**Records shown:**
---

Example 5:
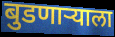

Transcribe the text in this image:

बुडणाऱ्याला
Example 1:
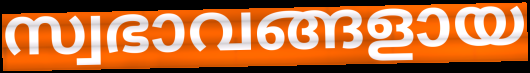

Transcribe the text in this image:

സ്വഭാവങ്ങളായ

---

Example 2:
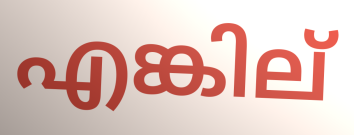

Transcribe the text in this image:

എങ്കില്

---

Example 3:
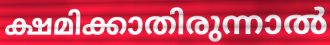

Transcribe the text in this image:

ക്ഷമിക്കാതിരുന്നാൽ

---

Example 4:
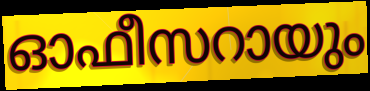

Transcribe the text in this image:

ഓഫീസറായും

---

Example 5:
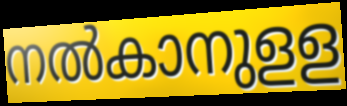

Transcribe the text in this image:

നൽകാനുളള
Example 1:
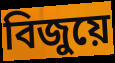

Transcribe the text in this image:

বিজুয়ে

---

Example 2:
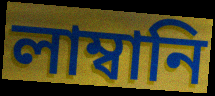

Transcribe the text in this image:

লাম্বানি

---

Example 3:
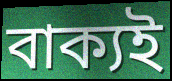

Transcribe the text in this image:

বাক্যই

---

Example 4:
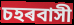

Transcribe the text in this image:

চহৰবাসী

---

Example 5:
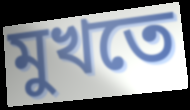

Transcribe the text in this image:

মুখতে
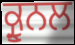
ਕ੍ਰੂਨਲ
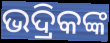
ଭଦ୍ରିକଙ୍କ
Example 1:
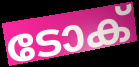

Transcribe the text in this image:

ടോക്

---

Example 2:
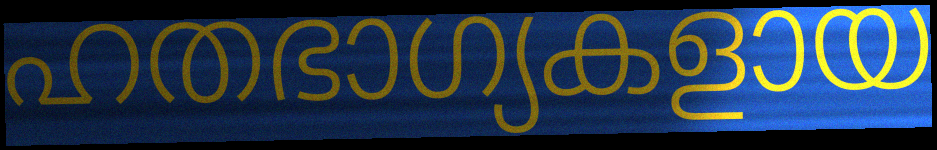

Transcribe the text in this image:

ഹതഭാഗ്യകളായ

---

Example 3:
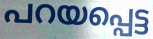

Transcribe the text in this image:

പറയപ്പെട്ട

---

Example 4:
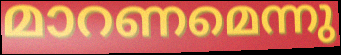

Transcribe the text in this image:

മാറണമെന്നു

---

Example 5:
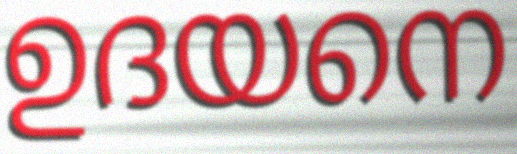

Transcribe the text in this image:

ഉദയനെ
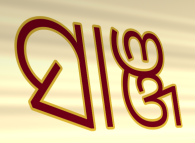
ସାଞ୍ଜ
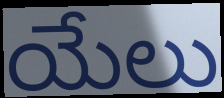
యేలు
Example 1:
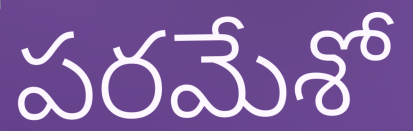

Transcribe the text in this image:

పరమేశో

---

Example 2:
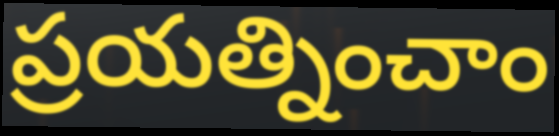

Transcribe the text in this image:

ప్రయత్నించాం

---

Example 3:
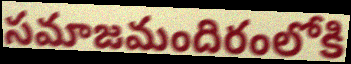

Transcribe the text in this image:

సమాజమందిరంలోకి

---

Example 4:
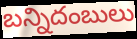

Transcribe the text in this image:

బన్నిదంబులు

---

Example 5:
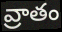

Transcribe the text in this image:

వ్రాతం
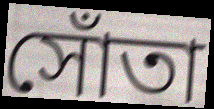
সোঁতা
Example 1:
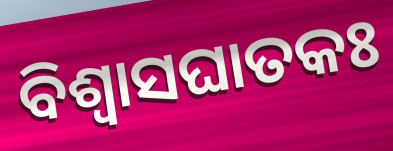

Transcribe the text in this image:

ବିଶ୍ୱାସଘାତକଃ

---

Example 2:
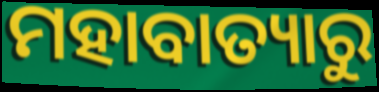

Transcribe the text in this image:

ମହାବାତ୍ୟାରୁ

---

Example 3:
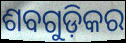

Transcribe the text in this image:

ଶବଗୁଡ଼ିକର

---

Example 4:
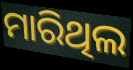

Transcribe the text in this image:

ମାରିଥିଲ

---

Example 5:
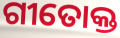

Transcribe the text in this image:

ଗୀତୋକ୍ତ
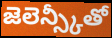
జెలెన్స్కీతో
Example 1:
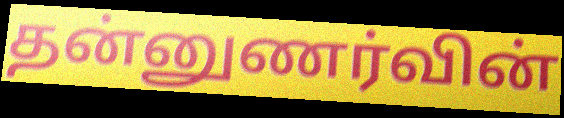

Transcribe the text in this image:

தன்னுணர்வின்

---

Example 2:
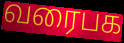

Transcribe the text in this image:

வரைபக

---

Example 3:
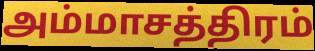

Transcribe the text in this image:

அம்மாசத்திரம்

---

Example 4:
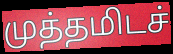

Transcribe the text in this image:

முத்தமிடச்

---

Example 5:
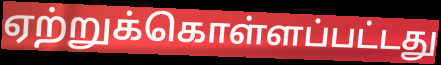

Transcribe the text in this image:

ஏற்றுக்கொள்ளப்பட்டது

**The task:** Copy out every line of the material above, character for character, and leave the pictures out.

**Response below:**
---

Example 5:

Transcribe the text in this image:

बुडणाऱ्याला
Example 1:

Transcribe the text in this image:

സ്വഭാവങ്ങളായ

---

Example 2:

Transcribe the text in this image:

എങ്കില്

---

Example 3:

Transcribe the text in this image:

ക്ഷമിക്കാതിരുന്നാൽ

---

Example 4:

Transcribe the text in this image:

ഓഫീസറായും

---

Example 5:

Transcribe the text in this image:

നൽകാനുളള
Example 1:

Transcribe the text in this image:

বিজুয়ে

---

Example 2:

Transcribe the text in this image:

লাম্বানি

---

Example 3:

Transcribe the text in this image:

বাক্যই

---

Example 4:

Transcribe the text in this image:

চহৰবাসী

---

Example 5:

Transcribe the text in this image:

মুখতে
ਕ੍ਰੂਨਲ
ଭଦ୍ରିକଙ୍କ
Example 1:

Transcribe the text in this image:

ടോക്

---

Example 2:

Transcribe the text in this image:

ഹതഭാഗ്യകളായ

---

Example 3:

Transcribe the text in this image:

പറയപ്പെട്ട

---

Example 4:

Transcribe the text in this image:

മാറണമെന്നു

---

Example 5:

Transcribe the text in this image:

ഉദയനെ
ସାଞ୍ଜ
యేలు
Example 1:

Transcribe the text in this image:

పరమేశో

---

Example 2:

Transcribe the text in this image:

ప్రయత్నించాం

---

Example 3:

Transcribe the text in this image:

సమాజమందిరంలోకి

---

Example 4:

Transcribe the text in this image:

బన్నిదంబులు

---

Example 5:

Transcribe the text in this image:

వ్రాతం
সোঁতা
Example 1:

Transcribe the text in this image:

ବିଶ୍ୱାସଘାତକଃ

---

Example 2:

Transcribe the text in this image:

ମହାବାତ୍ୟାରୁ

---

Example 3:

Transcribe the text in this image:

ଶବଗୁଡ଼ିକର

---

Example 4:

Transcribe the text in this image:

ମାରିଥିଲ

---

Example 5:

Transcribe the text in this image:

ଗୀତୋକ୍ତ
జెలెన్స్కీతో
Example 1:

Transcribe the text in this image:

தன்னுணர்வின்

---

Example 2:

Transcribe the text in this image:

வரைபக

---

Example 3:

Transcribe the text in this image:

அம்மாசத்திரம்

---

Example 4:

Transcribe the text in this image:

முத்தமிடச்

---

Example 5:

Transcribe the text in this image:

ஏற்றுக்கொள்ளப்பட்டது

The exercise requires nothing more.